Diagonal 80
Exhibition Space and Factory, San Agustín del Guadalix, Madrid

A building is normally understood as a final product in which the users are merely the consumers of that space. Rarely is a building a mechanism that is constantly updated, with every step of its transformation becoming a material snapshot of an informational and geometric system. Diagonal 80 is a company that converts digital files into physical objects of all sizes and materials. It is a paradigm of the new firms in the digital world: medium-sized, continually updating its technology, offering flexible working and 24-hour service. To bring together these elements outside the city, the new building is a hybrid of an industrial pavilion and tertiary space. In spite of ithe industrial dimensions and finishes, the interior lighting and environmental conditions are fully controlled to preserve the company’s sensitive equipment.

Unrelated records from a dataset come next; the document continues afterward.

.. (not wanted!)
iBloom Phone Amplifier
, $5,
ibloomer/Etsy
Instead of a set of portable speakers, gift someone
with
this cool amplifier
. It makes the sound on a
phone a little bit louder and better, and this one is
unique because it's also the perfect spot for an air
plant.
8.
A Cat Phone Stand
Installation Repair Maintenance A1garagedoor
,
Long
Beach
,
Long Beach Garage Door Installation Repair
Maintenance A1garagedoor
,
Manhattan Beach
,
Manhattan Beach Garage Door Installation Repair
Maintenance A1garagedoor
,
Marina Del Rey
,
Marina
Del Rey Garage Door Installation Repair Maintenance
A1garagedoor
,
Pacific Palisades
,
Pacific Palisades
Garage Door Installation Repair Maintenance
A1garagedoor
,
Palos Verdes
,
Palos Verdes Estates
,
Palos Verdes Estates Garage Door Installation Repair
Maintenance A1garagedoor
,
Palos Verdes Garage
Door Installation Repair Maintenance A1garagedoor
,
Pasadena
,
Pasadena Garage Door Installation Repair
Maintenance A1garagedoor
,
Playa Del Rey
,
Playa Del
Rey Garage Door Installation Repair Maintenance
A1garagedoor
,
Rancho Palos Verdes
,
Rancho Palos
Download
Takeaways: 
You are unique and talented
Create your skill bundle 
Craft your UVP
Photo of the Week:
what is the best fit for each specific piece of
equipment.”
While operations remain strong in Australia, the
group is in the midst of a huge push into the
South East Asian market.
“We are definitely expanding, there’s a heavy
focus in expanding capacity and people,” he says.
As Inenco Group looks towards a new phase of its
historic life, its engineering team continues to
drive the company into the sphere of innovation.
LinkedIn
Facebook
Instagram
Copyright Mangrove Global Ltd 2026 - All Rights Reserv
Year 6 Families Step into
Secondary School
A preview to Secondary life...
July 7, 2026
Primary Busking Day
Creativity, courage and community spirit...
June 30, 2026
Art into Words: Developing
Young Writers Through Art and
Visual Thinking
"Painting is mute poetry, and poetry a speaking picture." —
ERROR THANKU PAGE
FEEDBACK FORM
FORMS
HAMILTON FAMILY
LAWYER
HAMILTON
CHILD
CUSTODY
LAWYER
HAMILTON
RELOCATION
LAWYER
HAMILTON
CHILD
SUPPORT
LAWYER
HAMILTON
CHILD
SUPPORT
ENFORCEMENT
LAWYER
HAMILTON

Four main groups of components make up the spatial system: a bearing system linked to its tension and geometry; an exhibition system for company products (printing on canvas, vinyl and stiff backing materials); interior climate-control machinery and ducts; and the outer skin – a conventional metal enclosure system without a substructure. A common geometric system governs this suite of components and the overall spatial configuration.
The work started with the idea of building a geometric, spatial infrastructure that would allow the firm to reconfigure its building using its own printing system to produce any sort of material finish. The basic principle was to use the three-dimensional nature of the structure to make its geometry identify with the space and allow it to become a backing for any kind of finish. For this purpose, we chose pre-stressed beams with tendons set in a double-Y configuration, connected by pillars which replicate the plan organisation in elevation. In the industrial factory for Diagonal 80, complex knots – double Y-shaped pieces – play a fundamental role in the three-dimensional structure, coordinating the geometry and dimensions of the bars and joining them selectively from the mechanical point of view. To resolve the joins of different tubes of different lengths set at different angles, the knots are produced by digital manufacturing, directly from 3D files. The building thus becomes a kind of hybrid between an industrially built artefact and a digital construct generated directly from a digital file.
Their factory building can therefore be seen as a three-dimensional fabject which in turn provides support for printed fabtecs and mechanical parts, in a constant updating process governed by the geometry of the bearing structure.